Voilà un 10 pouces qui a bien compris tout cela. Et confirme que la scène acid-techno des squat parties londoniennes est peut-être le dernier vrai refuge de ce que l’on nomme péjorativement la « techno autoroute » (la schranz est encore un autre animal).
En face A : de la grosse boucle en sueur, tendue comme un câble, avec un pied qui cogne et une production bien crue mordant dans le rouge.

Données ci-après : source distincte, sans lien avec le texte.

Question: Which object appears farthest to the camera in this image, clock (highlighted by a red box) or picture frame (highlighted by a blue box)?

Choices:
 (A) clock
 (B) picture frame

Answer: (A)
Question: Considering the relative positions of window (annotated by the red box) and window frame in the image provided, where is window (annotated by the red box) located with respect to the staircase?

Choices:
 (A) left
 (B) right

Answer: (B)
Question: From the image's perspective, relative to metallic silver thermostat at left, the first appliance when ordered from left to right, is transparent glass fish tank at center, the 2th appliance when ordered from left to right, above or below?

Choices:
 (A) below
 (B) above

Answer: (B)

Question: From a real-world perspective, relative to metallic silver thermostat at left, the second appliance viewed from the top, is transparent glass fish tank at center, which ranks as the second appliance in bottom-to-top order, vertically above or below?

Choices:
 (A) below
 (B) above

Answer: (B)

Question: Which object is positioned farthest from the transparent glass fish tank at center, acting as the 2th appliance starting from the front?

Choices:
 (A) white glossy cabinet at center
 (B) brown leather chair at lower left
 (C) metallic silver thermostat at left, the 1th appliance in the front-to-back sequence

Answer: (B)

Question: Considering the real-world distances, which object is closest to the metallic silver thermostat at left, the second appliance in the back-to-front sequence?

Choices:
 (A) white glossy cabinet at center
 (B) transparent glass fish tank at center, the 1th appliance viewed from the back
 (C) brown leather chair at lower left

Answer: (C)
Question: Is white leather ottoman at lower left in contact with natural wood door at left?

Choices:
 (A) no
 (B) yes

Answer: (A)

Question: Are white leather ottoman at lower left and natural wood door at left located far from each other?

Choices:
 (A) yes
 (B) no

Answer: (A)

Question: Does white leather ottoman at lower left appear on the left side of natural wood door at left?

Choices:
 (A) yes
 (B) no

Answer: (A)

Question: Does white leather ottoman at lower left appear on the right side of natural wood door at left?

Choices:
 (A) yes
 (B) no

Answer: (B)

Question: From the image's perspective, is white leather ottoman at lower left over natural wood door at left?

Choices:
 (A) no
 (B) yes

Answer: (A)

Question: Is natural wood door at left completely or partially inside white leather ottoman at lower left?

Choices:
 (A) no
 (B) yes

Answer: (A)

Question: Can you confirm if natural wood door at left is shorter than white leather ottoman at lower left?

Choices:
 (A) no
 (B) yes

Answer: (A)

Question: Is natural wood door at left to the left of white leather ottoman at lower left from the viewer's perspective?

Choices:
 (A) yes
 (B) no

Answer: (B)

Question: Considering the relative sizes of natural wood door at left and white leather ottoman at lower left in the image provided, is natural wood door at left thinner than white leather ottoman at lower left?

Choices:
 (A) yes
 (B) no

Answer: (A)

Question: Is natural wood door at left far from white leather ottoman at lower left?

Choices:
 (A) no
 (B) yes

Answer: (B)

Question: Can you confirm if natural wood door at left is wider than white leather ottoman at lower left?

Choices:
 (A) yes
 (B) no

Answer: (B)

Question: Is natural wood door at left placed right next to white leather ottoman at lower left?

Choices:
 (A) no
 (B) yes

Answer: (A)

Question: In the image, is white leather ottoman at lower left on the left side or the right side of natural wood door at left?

La face B est un exercice de techno mentale et embrumée, un cran moins dure mais aussi un peu plus originale. Chaque piste n’est là que pour isoler encore davantage le danseur dans sa bulle.. Tout n’est que sons louches, corrompus, comme ces voix liquéfiées à l’acide de batterie qui sont autant d’étranges fréquences flottantes. On retrouve bien la veine « toxique » chère à Jan Liefhebber. D’autant que la vibration générale est assez sombre et que les petits gargouillis de tb 303 achèvent avec délice de triturer les neurones…
Aucune hystérie là-dedans. Les choses se fond insidieusement, inexorablement. L’esprit se dissout dans la répétition, le corps passe en mode pilote automatique. Non seulement cette techno fait de vous exactement ce qu’elle veut, mais la garce sait en plus très bien comment obtenir votre consentement !!